Luiz Marinho se manifestou após diretora da Fiesp declarar que fim da escala 6×1 vai impedir que mulheres frequentem salões de beleza aos sábados  |   Bnews - Divulgação Paulo Pinto/ Agência Brasil // Waldemir Barreto/Agência Senado

Por Matheus Simoni

O ministro do Trabalho e Emprego, Luiz Marinho, saiu em defesa do fim da escala 6×1 e da equação envolvendo a produtividade e o descanso dos trabalhadores. Em entrevista nesta terça-feira (7), durante o programa De Cara Com O Líder da Baiana FM 89,3, o chefe da pasta afirmou que as elites brasileiras sempre estiveram no lado oposto do trabalhador quando a questão envolve melhoria na qualidade de vida.

“Não é novidade a resistência de muitos setores empresariais a esse comportamento que vem sendo adotado em muitos países que passam por evolução de conquista de trabalhadoras e trabalhadores. Se você for olhar na história, quando o Brasil, acaba com a escravidão, a elite também reagiu dessa forma, falando que iria prejudicar a economia. Essa luta de classes é histórica em vários momentos. Quando se criou a CLT foi a mesma coisa, o direito de férias também foi a mesma coisa”, disse Marinho.

O ministro relacionou ainda críticas feitas durante o período da escravidão no país com as falas que estão acontecendo nos dias atuais. “Em todo momento você acaba enfrentando isso. Tudo sempre era uma gritaria. Em 1988, quando a constituinte reduziu a jornada de trabalho, a pauta era 40h semanais. Mas ao reduzir para 44h, a elite empresarial também dizia que o Brasil não estava preparado para essa redução. E o que aconteceu no Brasil e no mundo sempre agregou fator positivo ao mercado de trabalho”, apontou.
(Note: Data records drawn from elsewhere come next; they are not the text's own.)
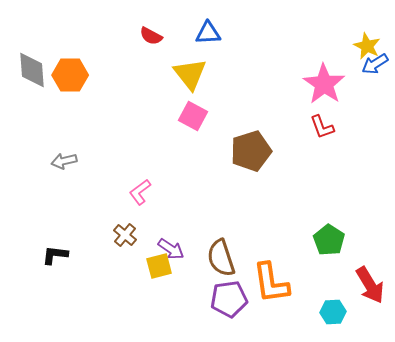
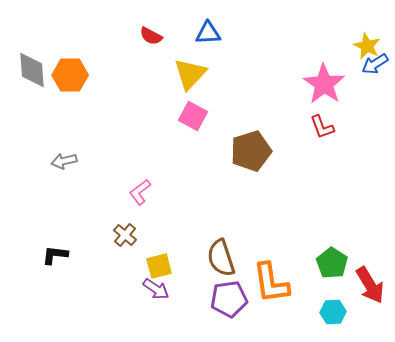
yellow triangle: rotated 21 degrees clockwise
green pentagon: moved 3 px right, 23 px down
purple arrow: moved 15 px left, 40 px down
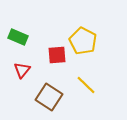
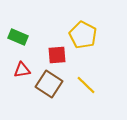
yellow pentagon: moved 6 px up
red triangle: rotated 42 degrees clockwise
brown square: moved 13 px up
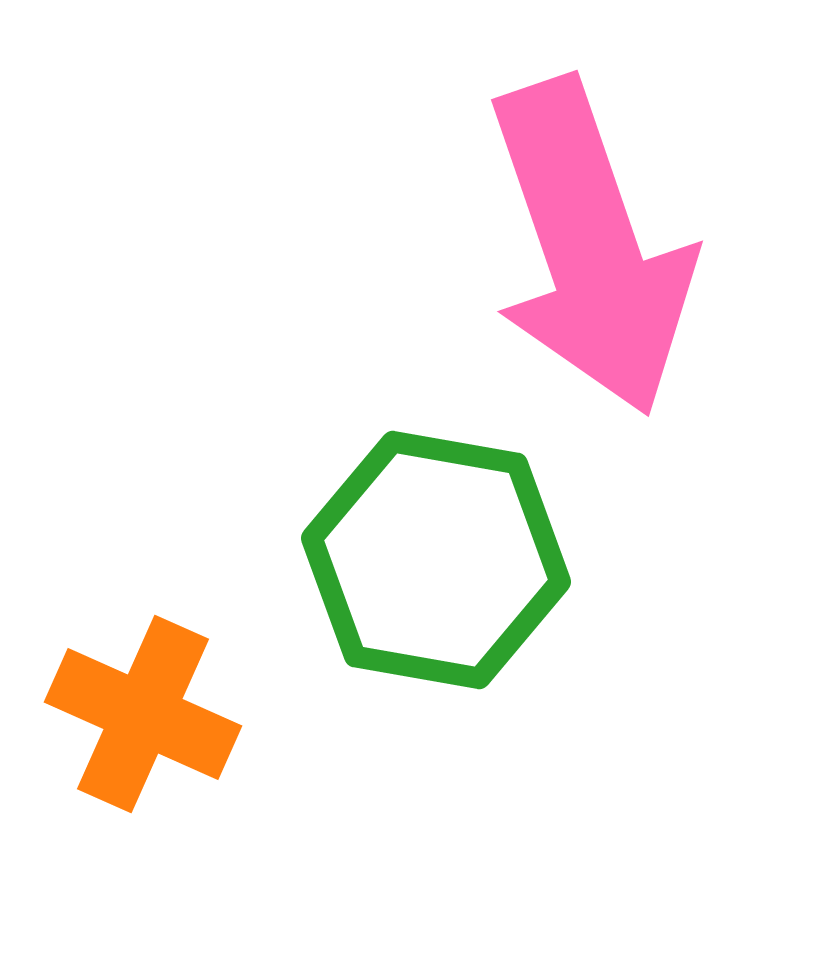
Você tem várias escalas de jornadas e tem segmento que tem três folgas na semana. Tem várias formas de organizar. Mas essa se revelou uma necessidade. A escala 6×1 elevou um processo de adoecimento na jornada de trabalho. Temos estudos que falam que você reduzindo a escala, você melhora as condições de trabalho, de saúde e também da produtividade”, defendeu o chefe da pasta.

Nos últimos dias, repercutiu no noticiário uma fala da diretora-executiva jurídica da Federação das Indústrias do Estado de São Paulo (Fiesp), Luciana Nunes Freire, que criticou o fim da escala 6×1, afirmando que isso impedirá que mulheres frequentem os salões de beleza aos sábados. A declaração foi feita durante sessão de debate sobre a proposta no Senado Federal. Questionado, o ministro tratou de rebater o posicionamento chamando-a de “dondoca”.

Para Luiz Marinho, a declaração também remete ao período da escravidão.

“É lamentável. A Fiesp é uma instituição respeitada. Colocar uma senhora como diretora jurídica para fazer uma exposição dessa, que volta para a mentalidade da década de 1930, é lamentável. Ela só enxerga ela própria no mundo do trabalho e os outros são escravizados, tendo que atender ela na hora que ela quiser. É um direito dessas pessoas prestadoras de serviço”, pontuou o ministro.

Mas quero tranquilizar a dra., porque o que se pensa no cenário das trabalhadoras que atuam na indústria da beleza, pedicure e manicure, é que, no sábado, a opção dessas trabalhadoras é trabalhar. Seguramente ela vai preferir a folga no domingo ou segunda, ou na quarta-feira. Se o salão for um bom empregador, vai saber fazer essa escala para dar oportunidade para essa manicure ver a assiduidade do filho na escola e administrar duas folgas para não prejudicar a dondoca diretora da Fiesp”, declarou.

“Isso não deveria ser uma preocupação dela. Como profissional gabaritada, ela deveria estar preocupada em como fazer um ambiente para melhorar a produtividade […]. O afastamento [por motivos de saúde] não é ruim somente para o SUS, mas é ruim também para a empresa porque diminui sua produtividade. Ela deveria estudar para entender antes de defender uma causa tão importante num Senado da República”, finalizou Marinho.